-- INFORMATION SHOWN --
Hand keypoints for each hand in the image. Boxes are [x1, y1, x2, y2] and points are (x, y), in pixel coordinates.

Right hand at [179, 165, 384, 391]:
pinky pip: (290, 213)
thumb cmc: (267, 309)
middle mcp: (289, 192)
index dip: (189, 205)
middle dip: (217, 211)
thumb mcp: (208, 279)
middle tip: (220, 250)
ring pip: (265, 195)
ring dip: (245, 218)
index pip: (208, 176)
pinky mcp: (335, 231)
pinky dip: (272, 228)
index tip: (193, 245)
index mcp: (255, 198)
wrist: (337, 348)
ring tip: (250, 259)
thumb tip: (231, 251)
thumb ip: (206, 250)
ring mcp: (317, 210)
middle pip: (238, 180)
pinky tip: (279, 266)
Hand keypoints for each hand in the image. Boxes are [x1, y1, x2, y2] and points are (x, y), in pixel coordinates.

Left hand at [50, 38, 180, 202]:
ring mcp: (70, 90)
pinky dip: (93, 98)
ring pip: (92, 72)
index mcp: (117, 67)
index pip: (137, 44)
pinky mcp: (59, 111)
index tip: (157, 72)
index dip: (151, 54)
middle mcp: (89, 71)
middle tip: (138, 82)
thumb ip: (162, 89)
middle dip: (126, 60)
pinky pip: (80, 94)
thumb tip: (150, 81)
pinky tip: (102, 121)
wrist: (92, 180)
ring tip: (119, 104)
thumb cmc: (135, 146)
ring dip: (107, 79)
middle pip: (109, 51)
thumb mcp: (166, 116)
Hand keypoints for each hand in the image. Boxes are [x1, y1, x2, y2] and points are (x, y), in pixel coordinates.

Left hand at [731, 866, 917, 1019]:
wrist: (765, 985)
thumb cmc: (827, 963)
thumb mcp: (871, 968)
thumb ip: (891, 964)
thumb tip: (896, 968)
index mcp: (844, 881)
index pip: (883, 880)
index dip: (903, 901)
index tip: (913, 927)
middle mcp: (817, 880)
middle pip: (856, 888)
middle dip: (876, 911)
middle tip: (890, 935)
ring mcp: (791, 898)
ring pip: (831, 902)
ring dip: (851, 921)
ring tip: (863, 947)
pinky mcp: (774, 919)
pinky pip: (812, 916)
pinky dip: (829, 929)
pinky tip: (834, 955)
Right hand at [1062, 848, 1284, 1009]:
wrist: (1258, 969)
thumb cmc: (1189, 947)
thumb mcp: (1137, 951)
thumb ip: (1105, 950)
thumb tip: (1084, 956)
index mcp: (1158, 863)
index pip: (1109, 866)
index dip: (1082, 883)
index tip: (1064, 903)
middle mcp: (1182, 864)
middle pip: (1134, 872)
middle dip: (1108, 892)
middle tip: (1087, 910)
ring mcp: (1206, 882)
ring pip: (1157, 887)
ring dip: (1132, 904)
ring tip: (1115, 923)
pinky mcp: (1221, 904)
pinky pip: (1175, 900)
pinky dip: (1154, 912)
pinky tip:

-- WHAT YOU WILL DO --
A word-for-word transcription of the material is required.

-- ANSWER BOX --
Hand keypoints for each hand in the image. Boxes are [x1, y1, x2, y2] and points are (x, y), in pixel coordinates.

Right hand at [179, 165, 384, 391]:
pinky pip: (290, 213)
thumb cmc: (267, 309)
middle mcp: (289, 192)
index dip: (189, 205)
middle dip: (217, 211)
thumb mcp: (208, 279)
middle tip: (220, 250)
ring pip: (265, 195)
ring dip: (245, 218)
index pip: (208, 176)
pinky mcp: (335, 231)
pinky dip: (272, 228)
index tip: (193, 245)
index mcp: (255, 198)
wrist: (337, 348)
ring tip: (250, 259)
thumb tip: (231, 251)
thumb ip: (206, 250)
ring mcp: (317, 210)
middle pip: (238, 180)
pinky tip: (279, 266)
Hand keypoints for each hand in the image. Boxes are [x1, y1, x2, y2] and points are (x, y), in pixel coordinates.

Left hand at [50, 38, 180, 202]:
ring mcp: (70, 90)
pinky dip: (93, 98)
ring pip: (92, 72)
index mcp: (117, 67)
index pip: (137, 44)
pinky mcp: (59, 111)
index tip: (157, 72)
index dip: (151, 54)
middle mcp: (89, 71)
middle tip: (138, 82)
thumb ip: (162, 89)
middle dip: (126, 60)
pinky pip: (80, 94)
thumb tip: (150, 81)
pinky tip: (102, 121)
wrist: (92, 180)
ring tip: (119, 104)
thumb cmc: (135, 146)
ring dip: (107, 79)
middle pip: (109, 51)
thumb mcp: (166, 116)
Hand keypoints for each hand in the image. Boxes are [x1, y1, x2, y2] and points are (x, y), in pixel coordinates.

Left hand at [731, 866, 917, 1019]:
wrist: (765, 985)
thumb cmc: (827, 963)
thumb mcp: (871, 968)
thumb ip: (891, 964)
thumb tip: (896, 968)
index mcp: (844, 881)
index pip: (883, 880)
index dip: (903, 901)
index tip: (913, 927)
middle mcp: (817, 880)
middle pip: (856, 888)
middle dip: (876, 911)
middle tip: (890, 935)
ring mcp: (791, 898)
ring pip: (831, 902)
ring dip: (851, 921)
ring tip: (863, 947)
pinky mcp: (774, 919)
pinky pip: (812, 916)
pinky dip: (829, 929)
pinky tip: (834, 955)
Right hand at [1062, 848, 1284, 1009]:
wrist: (1258, 969)
thumb cmc: (1189, 947)
thumb mcp: (1137, 951)
thumb ip: (1105, 950)
thumb tip: (1084, 956)
index mcp: (1158, 863)
index pip: (1109, 866)
index dip: (1082, 883)
index tip: (1064, 903)
middle mcp: (1182, 864)
middle pip: (1134, 872)
middle dip: (1108, 892)
middle tip: (1087, 910)
ring mcp: (1206, 882)
ring pip: (1157, 887)
ring dip: (1132, 904)
ring tip: (1115, 923)
pinky mcp: (1221, 904)
pinky pip: (1175, 900)
pinky dip: (1154, 912)
pinky tip:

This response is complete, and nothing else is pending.